Evangelical groups call for more American aid to Africa. That could be helpful if thoughtfully done church-to-church rather than government-to-government—but not if African “miscreants” find more “facilitators.” Liberal and conservative evangelicals who have fought each other in many areas should unite to help mend rather than end FATCA, the Foreign Account Tax Compliance Act discussed in part three of this series.
The Republican National Committee this year passed a resolution advocating FATCA repeal. Republicans rightly say the law relies on a dragnet approach that demands extensive paperwork from innocent middle-income Americans abroad. But FATCA could be amended to focus on big bucks criminals, and safeguards could be added so the assets of foreign conscientious objectors will not be revealed to authoritarian governments.
The success of FATCA, with all its downsides, has come in pushing other countries to fight corruption. In the United States, FATCA could become part of a larger discussion of tax reform and government spending, with thoughtful lawmakers distinguishing between banking privacy and banking secrecy, aided by anonymous companies. If an anonymous U.S. shell company funds the next terrorist attack on Americans, claims that secret bank accounts are a human right will be hard to live down.
Better enforcement of current laws could also help. The 1970 Bank Secrecy Act requires U.S. banks to inform the federal government of suspected money laundering activity, but the U.S. has never prosecuted a big bank for violating that statute. Department of Justice (DOJ) prosecutors have instead habitually settled investigations with slap-on-the-hand fines and bank pledges not to do it again. That hasn’t worked. Despite billions in fines, taking massive amounts of shady money is still a good business decision when it only means giving up at most a small percentage of one year’s profits.

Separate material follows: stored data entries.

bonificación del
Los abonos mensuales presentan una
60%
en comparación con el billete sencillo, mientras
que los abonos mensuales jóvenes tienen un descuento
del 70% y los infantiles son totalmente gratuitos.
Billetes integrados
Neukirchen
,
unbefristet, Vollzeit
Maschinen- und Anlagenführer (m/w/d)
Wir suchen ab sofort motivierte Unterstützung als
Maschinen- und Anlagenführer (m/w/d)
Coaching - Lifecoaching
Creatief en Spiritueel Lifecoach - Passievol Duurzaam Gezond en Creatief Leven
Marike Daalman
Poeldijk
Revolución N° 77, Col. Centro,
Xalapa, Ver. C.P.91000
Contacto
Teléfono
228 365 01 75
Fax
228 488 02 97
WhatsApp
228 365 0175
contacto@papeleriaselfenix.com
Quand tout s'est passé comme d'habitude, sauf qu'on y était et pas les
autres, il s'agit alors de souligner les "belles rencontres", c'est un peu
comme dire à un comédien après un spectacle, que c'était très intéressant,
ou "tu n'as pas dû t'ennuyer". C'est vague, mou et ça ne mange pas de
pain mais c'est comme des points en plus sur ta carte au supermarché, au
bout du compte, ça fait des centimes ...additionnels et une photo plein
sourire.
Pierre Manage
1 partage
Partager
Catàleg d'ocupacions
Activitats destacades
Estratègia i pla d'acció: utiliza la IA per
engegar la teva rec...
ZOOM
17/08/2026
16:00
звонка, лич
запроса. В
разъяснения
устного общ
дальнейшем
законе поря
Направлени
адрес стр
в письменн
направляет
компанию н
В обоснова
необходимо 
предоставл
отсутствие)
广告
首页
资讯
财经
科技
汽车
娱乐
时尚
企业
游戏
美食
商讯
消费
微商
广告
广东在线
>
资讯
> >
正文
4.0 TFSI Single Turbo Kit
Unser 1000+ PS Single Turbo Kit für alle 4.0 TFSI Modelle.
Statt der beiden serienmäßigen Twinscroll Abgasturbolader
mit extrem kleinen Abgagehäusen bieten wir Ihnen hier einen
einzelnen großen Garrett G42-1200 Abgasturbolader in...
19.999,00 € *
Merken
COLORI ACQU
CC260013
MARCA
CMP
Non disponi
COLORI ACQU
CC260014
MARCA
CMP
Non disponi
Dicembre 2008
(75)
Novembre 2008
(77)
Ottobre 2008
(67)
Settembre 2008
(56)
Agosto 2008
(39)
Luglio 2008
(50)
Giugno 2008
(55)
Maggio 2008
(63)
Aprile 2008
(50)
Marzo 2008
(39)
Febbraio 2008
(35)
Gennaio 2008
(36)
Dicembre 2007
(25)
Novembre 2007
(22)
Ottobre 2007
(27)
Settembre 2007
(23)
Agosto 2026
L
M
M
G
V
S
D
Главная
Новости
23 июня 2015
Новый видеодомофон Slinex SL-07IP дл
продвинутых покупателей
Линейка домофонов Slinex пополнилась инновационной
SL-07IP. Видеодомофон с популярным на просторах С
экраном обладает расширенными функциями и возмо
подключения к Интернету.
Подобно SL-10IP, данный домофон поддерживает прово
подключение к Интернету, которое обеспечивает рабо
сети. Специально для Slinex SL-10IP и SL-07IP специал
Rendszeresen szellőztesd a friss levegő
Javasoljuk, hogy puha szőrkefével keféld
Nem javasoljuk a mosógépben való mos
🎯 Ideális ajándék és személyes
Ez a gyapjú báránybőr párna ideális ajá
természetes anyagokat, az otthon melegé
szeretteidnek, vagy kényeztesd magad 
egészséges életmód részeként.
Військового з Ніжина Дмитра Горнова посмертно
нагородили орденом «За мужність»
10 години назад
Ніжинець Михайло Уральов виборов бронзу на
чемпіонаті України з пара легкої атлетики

The battle against corruption could even bring together Sen. Richard Shelby, R-Ala., likely to be the next chairman of the Senate Banking Committee, and Sen. Elizabeth Warren, D-Mass., one of the most liberal senators. At a September hearing Shelby said the Department of Justice “seems bent on money rather than justice” as it allows well-connected bankers to “buy their way out of culpability.” Warren argued, “If you steal $100 on Main Street, you’re probably going to jail. If you steal a billion bucks on Wall Street, you darn well better go to jail, too.”
Politicians from both parties have the chance to develop and communicate a more realistic assessment of corrupt governments throughout the world. Corruption does not always signal system failure: In many countries it represents success for a system whose goal is to allow rulers to put public funds into private wallets. Sometimes they do that by funding overpriced public works projects worked on by oligarchs’ friends and family. Sometimes they steal foreign assistance by creating GONGOs, government-operated nongovernmental organizations.

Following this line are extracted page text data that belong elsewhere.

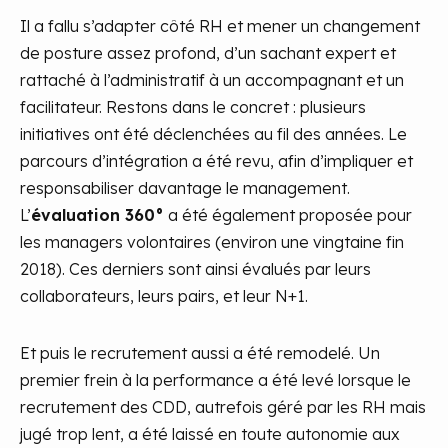
Il a fallu s’adapter côté RH et mener un changement
de posture assez profond, d’un sachant expert et
rattaché à l’administratif à un accompagnant et un
facilitateur. Restons dans le concret : plusieurs
initiatives ont été déclenchées au fil des années. Le
parcours d’intégration a été revu, afin d’impliquer et
responsabiliser davantage le management.
L’
évaluation 360°
a été également proposée pour
les managers volontaires (environ une vingtaine fin
2018). Ces derniers sont ainsi évalués par leurs
collaborateurs, leurs pairs, et leur N+1.
Et puis le recrutement aussi a été remodelé. Un
premier frein à la performance a été levé lorsque le
recrutement des CDD, autrefois géré par les RH mais
jugé trop lent, a été laissé en toute autonomie aux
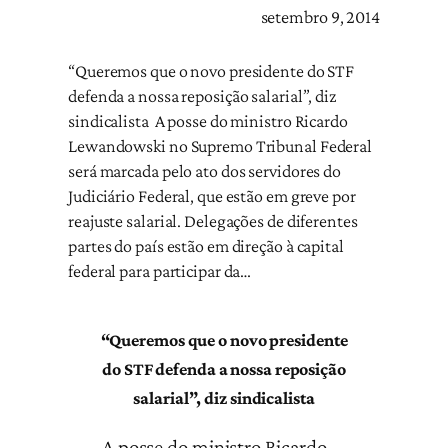
setembro 9, 2014
“Queremos que o novo presidente do STF
defenda a nossa reposição salarial”, diz
sindicalista A posse do ministro Ricardo
Lewandowski no Supremo Tribunal Federal
será marcada pelo ato dos servidores do
Judiciário Federal, que estão em greve por
reajuste salarial. Delegações de diferentes
partes do país estão em direção à capital
federal para participar da…
“Queremos que o novo presidente
do STF defenda a nossa reposição
salarial”, diz sindicalista
A posse do ministro Ricardo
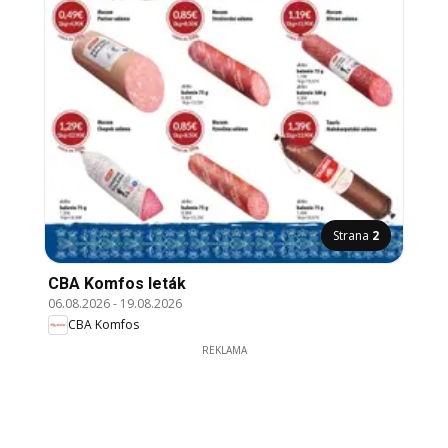
Strana
2
CBA Komfos leták
06.08.2026
-
19.08.2026
CBA Komfos
REKLAMA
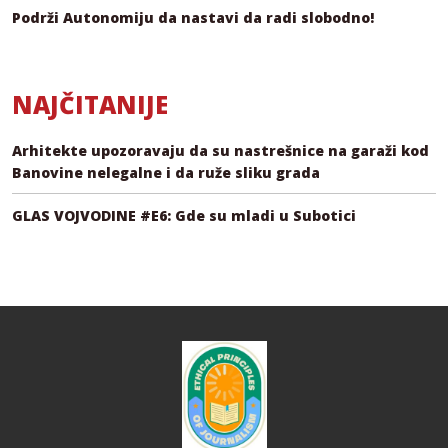
Podrži Autonomiju da nastavi da radi slobodno!
NAJČITANIJE
Arhitekte upozoravaju da su nastrešnice na garaži kod
Banovine nelegalne i da ruže sliku grada
GLAS VOJVODINE #E6: Gde su mladi u Subotici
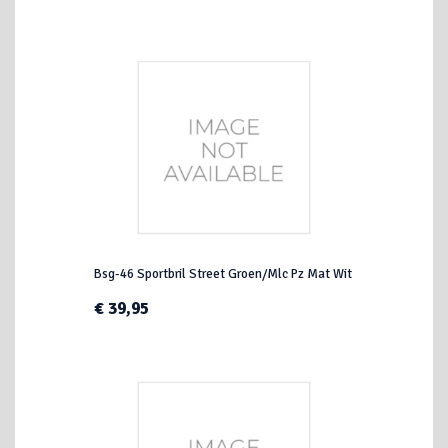
Bsg-46 Sportbril Street Groen/Mlc Pz Mat Wit
€ 39,95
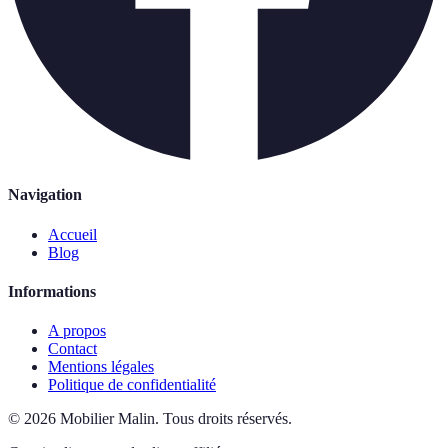
Navigation
Accueil
Blog
Informations
A propos
Contact
Mentions légales
Politique de confidentialité
©
2026
Mobilier Malin
.
Tous droits réservés.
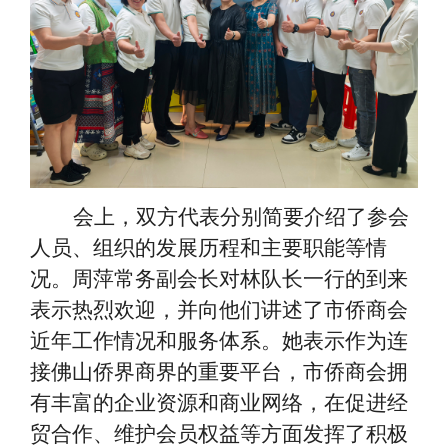
会上，双方代表分别简要介绍了参会
人员、组织的发展历程和主要职能等情
况。周萍常务副会长对林队长一行的到来
表示热烈欢迎，并向他们讲述了市侨商会
近年工作情况和服务体系。她表示作为连
接佛山侨界商界的重要平台，市侨商会拥
有丰富的企业资源和商业网络，在促进经
贸合作、维护会员权益等方面发挥了积极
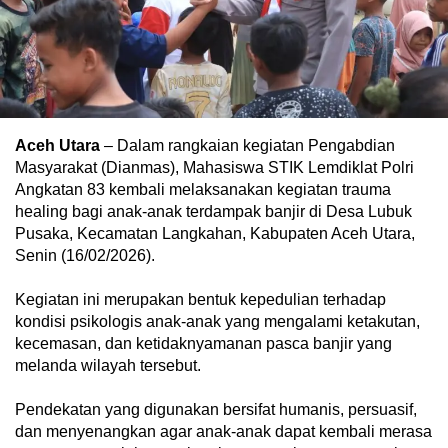
Aceh Utara
– Dalam rangkaian kegiatan Pengabdian
Masyarakat (Dianmas), Mahasiswa STIK Lemdiklat Polri
Angkatan 83 kembali melaksanakan kegiatan trauma
healing bagi anak-anak terdampak banjir di Desa Lubuk
Pusaka, Kecamatan Langkahan, Kabupaten Aceh Utara,
Senin (16/02/2026).
Kegiatan ini merupakan bentuk kepedulian terhadap
kondisi psikologis anak-anak yang mengalami ketakutan,
kecemasan, dan ketidaknyamanan pasca banjir yang
melanda wilayah tersebut.
Pendekatan yang digunakan bersifat humanis, persuasif,
dan menyenangkan agar anak-anak dapat kembali merasa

Leaders of the G20, the world’s largest economies, met in Brisbane last month and vowed to attack financial secrecy. Statements from the World Evangelical Alliance last month also highlighted the problems of money laundering, bribery, and cheating. Liberal evangelicals have long called for more foreign aid and debt forgiveness, and conservative evangelicals have emphasized the need for worldview change—but both sides could work together to fight corruption.
The faith in America that many in the Balkans maintain is touching. American Christians have the opportunity to love our neighbors and not add our names to the long list of Balkan betrayers.